'Sem justiça não há paz' e 'Em defesa da polícia'. Foram estes os lemas das duas manifestações que estiveram na mira dos portugueses este sábado à tarde, em Lisboa.
O movimento Vida Justa anunciou, na quinta-feira, que a sua manifestação iria ter início no Marquês de Pombal pelas 15h00 e estava prevista terminar na Assembleia da República. No entanto, o presidente do Chega, André Ventura decidiu anunciar uma contramanifestação cujo fim seria no mesmo local da 'Sem Justiça não há paz'.
De forma a evitar que os protestos coincidissem, a iniciativa Vida Justa, com objetivo reclamar justiça pela morte de Odair Moniz, o homem de 43 anos baleado por um agente da PSP após uma perseguição policial na Amadora, decidiu alterar o seu percurso e terminar na Praça dos Restauradores.
A hora do encontro chegou e, pelas 15h00, estavam concentradas na Praça do Município cerca de duas centenas de pessoas, com bandeiras do Chega, também algumas do partido ADN, e de Portugal, e cartazes onde se lia "Respeitem as nossas polícias" e "Polícias sim. Bandidos não!".
Por outro lado, na Avenida da Liberdade, milhares de pessoas entoavam gritos de protesto, onde a principal palavra de ordem era "Justiça para o Odair", e onde era segurada, por familiares e vizinhos, uma faixa com a fotografia do homem de 43 anos.
Dois protestos distintos
Em dois protestos com objetivos bastante distintos, André Ventura clamava por “polícias com mais meios” e por "mais autoridade da polícia", em declarações aos jornalistas. Enquanto que, na manifestação da Vida Justa, se empunhavam cartazes onde podia ler-se: "Que a voz da revolta seja a voz da justiça", "Abaixo a repressão policial, morte ao fascismo", "Sem justiça, não há paz" ou "Parem de nos matar".
A manifestação 'Sem justiça não há paz' contou com a presença de associações antirracistas, comissões de moradores de vários bairros da Área Metropolitana de Lisboa, nomeadamente no Bairro do Zambujal, na Amadora (onde residia a vítima), várias personalidades públicas e políticos que quiseram marcar a sua posição.
"Portugal não pode continuar a tratar os bairros da periferia de Lisboa como tem acontecido, onde falta tudo. Falta a presença do Estado social, falta a escola, falta o hospital", referiu o líder parlamentar do Bloco de Esquerda (BE), Fabian Figueiredo, que esteve presente na manifestação do movimento Vida Justa.
Também a socialista Ana Gomes não faltou ao encontro e acusou André Ventura de ter como objetivo "semear a divisão na sociedade portuguesa" com a contramanifestação 'em defesa da polícia', que acusa ainda de ter sido marcada com "intuito provocatório".
Em resposta ao outro protesto, o presidente do Chega dividiu o país em "dois lados", um que está com "a bandidagem", com "as minorias e os coitadinhos" e "sempre contra a polícia e contra a autoridade", após o trajeto de 45 minutos da manifestação de apoio às autoridades convocada pelo partido.
A contestar as palavras de André Ventura, esteve Cláudia Simões, cidadã que acusou um agente da PSP de a agredir, numa paragem de autocarro na Amadora, em 2020.
"Somos castigados e ainda saímos do tribunal como criminosos.

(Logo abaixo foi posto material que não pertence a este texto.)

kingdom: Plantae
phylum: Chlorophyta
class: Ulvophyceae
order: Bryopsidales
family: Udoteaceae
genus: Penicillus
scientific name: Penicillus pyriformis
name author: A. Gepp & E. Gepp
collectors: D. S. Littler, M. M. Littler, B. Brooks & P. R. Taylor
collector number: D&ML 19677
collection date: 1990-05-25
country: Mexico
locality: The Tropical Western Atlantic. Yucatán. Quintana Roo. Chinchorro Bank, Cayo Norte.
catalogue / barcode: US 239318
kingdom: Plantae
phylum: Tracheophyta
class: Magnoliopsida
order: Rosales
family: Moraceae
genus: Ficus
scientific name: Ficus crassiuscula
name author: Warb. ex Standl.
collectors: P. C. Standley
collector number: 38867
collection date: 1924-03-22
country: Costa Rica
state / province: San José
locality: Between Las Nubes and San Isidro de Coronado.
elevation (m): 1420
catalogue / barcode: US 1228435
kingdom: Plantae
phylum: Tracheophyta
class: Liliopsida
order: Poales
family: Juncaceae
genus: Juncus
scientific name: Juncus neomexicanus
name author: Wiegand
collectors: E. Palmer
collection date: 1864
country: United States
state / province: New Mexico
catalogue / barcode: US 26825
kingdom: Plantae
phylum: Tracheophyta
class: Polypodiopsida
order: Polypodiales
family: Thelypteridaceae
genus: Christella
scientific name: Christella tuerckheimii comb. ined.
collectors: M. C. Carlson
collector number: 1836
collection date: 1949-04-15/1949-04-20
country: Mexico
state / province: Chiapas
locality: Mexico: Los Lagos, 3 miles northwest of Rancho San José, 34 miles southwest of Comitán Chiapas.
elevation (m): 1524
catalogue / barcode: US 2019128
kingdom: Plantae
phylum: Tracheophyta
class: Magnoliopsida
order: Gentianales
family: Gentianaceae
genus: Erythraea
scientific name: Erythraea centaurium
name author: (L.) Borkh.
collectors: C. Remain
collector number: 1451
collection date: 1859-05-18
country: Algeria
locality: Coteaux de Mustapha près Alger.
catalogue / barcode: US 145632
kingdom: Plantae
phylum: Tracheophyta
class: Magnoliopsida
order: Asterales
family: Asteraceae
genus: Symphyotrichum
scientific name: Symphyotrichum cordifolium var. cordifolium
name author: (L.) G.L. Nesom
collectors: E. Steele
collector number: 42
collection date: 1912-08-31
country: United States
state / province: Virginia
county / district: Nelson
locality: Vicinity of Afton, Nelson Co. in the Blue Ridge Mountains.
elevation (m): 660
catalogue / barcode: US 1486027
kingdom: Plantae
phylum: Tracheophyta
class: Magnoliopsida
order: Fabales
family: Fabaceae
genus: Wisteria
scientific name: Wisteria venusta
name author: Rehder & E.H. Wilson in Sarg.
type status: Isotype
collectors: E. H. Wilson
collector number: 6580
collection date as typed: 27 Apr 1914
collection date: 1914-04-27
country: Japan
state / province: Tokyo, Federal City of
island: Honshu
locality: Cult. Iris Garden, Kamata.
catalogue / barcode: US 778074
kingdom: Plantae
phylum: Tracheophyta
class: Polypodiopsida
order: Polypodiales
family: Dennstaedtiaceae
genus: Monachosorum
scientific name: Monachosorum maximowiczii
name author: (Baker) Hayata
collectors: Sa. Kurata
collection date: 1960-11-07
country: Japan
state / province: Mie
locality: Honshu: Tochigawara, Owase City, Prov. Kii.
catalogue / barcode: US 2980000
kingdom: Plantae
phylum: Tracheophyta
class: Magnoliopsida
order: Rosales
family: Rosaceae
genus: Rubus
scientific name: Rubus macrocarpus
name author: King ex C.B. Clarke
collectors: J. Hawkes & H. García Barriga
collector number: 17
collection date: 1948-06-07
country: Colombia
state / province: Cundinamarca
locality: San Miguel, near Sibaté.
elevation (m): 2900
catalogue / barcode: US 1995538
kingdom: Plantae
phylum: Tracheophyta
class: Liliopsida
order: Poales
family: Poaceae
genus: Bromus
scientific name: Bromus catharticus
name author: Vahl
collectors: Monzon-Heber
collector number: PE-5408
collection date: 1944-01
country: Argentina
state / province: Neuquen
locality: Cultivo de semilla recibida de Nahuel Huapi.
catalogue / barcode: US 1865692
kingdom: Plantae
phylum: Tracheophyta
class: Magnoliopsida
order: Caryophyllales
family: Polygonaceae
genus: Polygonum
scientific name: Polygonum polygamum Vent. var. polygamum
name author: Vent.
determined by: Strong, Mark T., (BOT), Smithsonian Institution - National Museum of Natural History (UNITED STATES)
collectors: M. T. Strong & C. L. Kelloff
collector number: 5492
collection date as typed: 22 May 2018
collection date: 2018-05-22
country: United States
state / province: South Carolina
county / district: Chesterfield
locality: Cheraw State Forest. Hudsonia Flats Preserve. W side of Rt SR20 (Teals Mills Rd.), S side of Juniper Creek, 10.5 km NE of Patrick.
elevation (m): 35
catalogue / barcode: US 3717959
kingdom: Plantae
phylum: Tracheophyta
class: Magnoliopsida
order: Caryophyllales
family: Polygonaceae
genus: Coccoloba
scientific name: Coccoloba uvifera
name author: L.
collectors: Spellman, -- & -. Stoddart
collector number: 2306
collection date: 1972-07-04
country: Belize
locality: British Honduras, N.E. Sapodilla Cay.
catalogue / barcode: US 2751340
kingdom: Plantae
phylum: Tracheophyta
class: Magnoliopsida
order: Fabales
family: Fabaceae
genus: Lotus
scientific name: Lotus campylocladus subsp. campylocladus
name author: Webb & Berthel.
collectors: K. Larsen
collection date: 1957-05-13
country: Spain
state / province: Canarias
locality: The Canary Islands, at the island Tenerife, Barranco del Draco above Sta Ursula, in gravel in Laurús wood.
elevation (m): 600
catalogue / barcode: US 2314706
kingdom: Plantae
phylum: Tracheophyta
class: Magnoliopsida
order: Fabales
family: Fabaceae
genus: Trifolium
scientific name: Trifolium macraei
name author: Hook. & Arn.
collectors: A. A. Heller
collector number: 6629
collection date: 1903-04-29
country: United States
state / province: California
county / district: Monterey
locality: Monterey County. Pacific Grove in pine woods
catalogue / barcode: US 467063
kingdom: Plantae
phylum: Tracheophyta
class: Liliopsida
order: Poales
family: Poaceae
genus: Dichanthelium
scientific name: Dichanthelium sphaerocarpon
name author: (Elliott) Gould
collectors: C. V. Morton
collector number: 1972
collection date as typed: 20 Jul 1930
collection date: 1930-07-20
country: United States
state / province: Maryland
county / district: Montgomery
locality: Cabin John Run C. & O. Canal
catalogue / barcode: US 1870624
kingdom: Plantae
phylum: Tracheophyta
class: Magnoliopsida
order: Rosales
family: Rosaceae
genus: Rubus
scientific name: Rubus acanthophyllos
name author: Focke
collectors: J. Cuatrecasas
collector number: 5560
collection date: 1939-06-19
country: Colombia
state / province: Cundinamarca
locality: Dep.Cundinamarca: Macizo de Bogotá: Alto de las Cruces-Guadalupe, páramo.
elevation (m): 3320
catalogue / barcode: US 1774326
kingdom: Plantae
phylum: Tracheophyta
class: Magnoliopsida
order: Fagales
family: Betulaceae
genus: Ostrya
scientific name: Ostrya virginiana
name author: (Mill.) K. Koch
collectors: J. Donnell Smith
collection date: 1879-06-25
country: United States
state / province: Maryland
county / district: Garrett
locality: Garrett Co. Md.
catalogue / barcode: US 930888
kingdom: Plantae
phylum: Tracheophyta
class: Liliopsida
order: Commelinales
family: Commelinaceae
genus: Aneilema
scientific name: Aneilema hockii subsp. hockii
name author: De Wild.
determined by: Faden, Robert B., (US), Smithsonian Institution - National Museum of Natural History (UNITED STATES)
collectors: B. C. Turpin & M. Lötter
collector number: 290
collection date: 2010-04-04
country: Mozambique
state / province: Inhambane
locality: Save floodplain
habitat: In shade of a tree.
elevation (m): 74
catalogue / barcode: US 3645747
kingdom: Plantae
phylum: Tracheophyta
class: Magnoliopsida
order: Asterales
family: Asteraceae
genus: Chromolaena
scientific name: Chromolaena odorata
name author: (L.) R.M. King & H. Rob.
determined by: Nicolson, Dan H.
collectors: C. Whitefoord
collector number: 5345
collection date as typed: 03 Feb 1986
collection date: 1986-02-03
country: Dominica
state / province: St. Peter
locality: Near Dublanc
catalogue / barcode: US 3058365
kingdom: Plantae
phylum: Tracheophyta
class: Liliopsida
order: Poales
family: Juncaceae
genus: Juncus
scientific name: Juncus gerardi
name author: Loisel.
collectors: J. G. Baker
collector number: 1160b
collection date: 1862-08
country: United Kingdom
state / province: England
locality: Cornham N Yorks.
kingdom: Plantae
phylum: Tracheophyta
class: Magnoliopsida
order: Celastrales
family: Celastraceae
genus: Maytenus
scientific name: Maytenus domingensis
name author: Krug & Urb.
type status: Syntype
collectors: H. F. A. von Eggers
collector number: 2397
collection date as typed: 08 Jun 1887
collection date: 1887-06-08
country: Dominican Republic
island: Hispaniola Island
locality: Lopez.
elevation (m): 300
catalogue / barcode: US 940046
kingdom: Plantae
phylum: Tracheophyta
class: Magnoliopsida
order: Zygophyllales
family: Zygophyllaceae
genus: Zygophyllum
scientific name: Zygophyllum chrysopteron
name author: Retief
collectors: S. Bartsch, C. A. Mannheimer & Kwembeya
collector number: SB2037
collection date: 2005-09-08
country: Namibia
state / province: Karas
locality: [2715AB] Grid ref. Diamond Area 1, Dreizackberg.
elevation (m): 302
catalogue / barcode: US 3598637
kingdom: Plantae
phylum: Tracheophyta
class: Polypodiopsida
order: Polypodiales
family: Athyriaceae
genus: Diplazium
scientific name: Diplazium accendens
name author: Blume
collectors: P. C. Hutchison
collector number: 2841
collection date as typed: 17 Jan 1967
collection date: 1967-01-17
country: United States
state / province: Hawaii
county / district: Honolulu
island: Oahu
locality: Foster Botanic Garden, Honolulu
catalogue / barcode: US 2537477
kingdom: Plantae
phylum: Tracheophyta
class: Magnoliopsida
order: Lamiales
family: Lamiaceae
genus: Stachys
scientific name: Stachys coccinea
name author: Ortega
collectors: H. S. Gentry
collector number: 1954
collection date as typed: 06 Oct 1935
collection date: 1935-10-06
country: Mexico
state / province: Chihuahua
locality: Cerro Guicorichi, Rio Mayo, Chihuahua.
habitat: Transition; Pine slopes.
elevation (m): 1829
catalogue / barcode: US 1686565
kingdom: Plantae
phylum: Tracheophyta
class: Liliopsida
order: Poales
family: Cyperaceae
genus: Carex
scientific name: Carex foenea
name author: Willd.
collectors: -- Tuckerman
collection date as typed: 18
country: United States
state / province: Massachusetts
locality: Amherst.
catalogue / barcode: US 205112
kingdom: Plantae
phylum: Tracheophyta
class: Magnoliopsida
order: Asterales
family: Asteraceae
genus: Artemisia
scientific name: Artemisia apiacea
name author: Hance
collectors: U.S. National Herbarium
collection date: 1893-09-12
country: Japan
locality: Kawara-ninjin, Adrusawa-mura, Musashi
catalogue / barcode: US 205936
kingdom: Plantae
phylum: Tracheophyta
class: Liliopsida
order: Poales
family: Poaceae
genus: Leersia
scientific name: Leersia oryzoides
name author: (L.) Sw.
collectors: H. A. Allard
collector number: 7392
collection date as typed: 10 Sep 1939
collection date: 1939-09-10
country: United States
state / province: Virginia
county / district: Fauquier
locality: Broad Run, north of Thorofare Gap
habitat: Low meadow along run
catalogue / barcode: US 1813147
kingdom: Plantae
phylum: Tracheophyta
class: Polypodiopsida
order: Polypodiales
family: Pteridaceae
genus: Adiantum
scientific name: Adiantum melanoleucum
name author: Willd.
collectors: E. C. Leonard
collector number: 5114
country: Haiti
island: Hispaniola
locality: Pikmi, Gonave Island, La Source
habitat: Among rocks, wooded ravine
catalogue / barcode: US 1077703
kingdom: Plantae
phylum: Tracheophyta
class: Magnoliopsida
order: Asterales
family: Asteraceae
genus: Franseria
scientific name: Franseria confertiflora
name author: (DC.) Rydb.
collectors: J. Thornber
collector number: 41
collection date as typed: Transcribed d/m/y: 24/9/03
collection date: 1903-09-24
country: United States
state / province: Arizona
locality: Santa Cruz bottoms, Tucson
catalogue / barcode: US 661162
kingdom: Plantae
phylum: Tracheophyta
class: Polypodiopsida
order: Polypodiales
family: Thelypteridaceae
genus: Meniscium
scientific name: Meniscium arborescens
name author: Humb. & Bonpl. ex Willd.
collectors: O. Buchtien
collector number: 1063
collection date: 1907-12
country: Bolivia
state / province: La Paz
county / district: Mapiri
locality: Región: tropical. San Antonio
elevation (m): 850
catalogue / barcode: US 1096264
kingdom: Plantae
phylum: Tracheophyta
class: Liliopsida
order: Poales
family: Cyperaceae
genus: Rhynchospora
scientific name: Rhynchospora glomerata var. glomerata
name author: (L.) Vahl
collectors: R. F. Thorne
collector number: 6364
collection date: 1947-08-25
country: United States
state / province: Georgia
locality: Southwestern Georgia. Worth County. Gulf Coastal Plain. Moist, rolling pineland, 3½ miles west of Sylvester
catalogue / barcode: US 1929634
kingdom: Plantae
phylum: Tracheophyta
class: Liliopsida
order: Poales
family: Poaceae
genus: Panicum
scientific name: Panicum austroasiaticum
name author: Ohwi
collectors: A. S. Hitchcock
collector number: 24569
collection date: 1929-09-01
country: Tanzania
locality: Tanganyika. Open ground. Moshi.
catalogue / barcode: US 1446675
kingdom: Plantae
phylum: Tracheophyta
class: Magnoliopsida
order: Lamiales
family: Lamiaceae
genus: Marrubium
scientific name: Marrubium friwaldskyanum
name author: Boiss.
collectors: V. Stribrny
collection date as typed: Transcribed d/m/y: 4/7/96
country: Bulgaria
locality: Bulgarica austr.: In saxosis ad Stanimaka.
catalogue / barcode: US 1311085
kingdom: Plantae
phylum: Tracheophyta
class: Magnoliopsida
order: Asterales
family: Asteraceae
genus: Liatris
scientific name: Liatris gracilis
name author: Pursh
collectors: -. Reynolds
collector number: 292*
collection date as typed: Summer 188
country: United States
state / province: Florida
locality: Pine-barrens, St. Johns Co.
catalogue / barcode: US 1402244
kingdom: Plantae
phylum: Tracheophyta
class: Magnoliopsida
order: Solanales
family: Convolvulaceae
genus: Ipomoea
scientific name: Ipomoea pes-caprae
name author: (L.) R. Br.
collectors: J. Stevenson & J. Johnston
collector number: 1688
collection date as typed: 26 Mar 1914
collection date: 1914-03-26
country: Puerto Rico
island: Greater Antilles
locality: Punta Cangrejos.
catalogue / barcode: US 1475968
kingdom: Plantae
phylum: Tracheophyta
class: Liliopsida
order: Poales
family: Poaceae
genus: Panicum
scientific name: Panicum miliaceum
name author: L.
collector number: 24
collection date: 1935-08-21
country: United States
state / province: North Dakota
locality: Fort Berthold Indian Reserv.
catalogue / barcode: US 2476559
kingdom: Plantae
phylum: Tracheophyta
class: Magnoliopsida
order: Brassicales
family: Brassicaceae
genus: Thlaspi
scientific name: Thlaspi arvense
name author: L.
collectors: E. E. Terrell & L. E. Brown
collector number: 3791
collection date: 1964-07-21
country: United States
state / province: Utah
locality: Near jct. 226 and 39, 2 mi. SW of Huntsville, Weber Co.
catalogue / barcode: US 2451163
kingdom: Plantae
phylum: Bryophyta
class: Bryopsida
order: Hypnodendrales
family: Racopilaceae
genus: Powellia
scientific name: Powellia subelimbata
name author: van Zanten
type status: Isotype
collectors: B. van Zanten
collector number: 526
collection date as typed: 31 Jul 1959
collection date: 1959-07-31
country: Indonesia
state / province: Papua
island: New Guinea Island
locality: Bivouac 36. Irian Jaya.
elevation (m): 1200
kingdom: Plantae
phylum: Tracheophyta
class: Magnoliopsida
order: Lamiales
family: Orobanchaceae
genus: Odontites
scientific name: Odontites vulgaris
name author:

Espero que este processo não passe em branco como o meu", podia ouvir-se, salientando que a polícia trata as pessoas de alguns bairros "como lixo".
A manifestação de apoio a Odair, onde estiveram algumas pessoas de cara tapada, terminou cerca das 18h00 com um minuto de silêncio.
A presença policial foi visível nas iniciativas e, em comunicado, a Polícia de Segurança Pública (PSP) afirmou que as manifestações decorreram de forma "pacífica" e agradeceu a "serenidade e civismo" a todos os cidadãos que nelas participaram.
Odair Moniz, de 43 anos e morador no Bairro do Zambujal, na Amadora, foi baleado por um agente da PSP na madrugada de segunda-feira, no Bairro Cova da Moura, no mesmo concelho, no distrito de Lisboa, e morreu pouco depois, no hospital.
A Inspeção-Geral da Administração Interna e a PSP abriram inquéritos, e o agente que baleou o homem foi constituído arguido.
Na sequência do acontecimento têm sido registadas, pela PSP, centenas de ocorrências. Na noite de segunda-feira registaram-se desacatos no Zambujal e, desde terça-feira, noutros bairros da Área Metropolitana de Lisboa, onde foram queimados autocarros, automóveis e caixotes do lixo.
Foram ainda detidas cerca de duas dezenas de cidadãos e identificado um número semelhante de pessoas. Somam-se sete feridos, um dos quais com gravidade.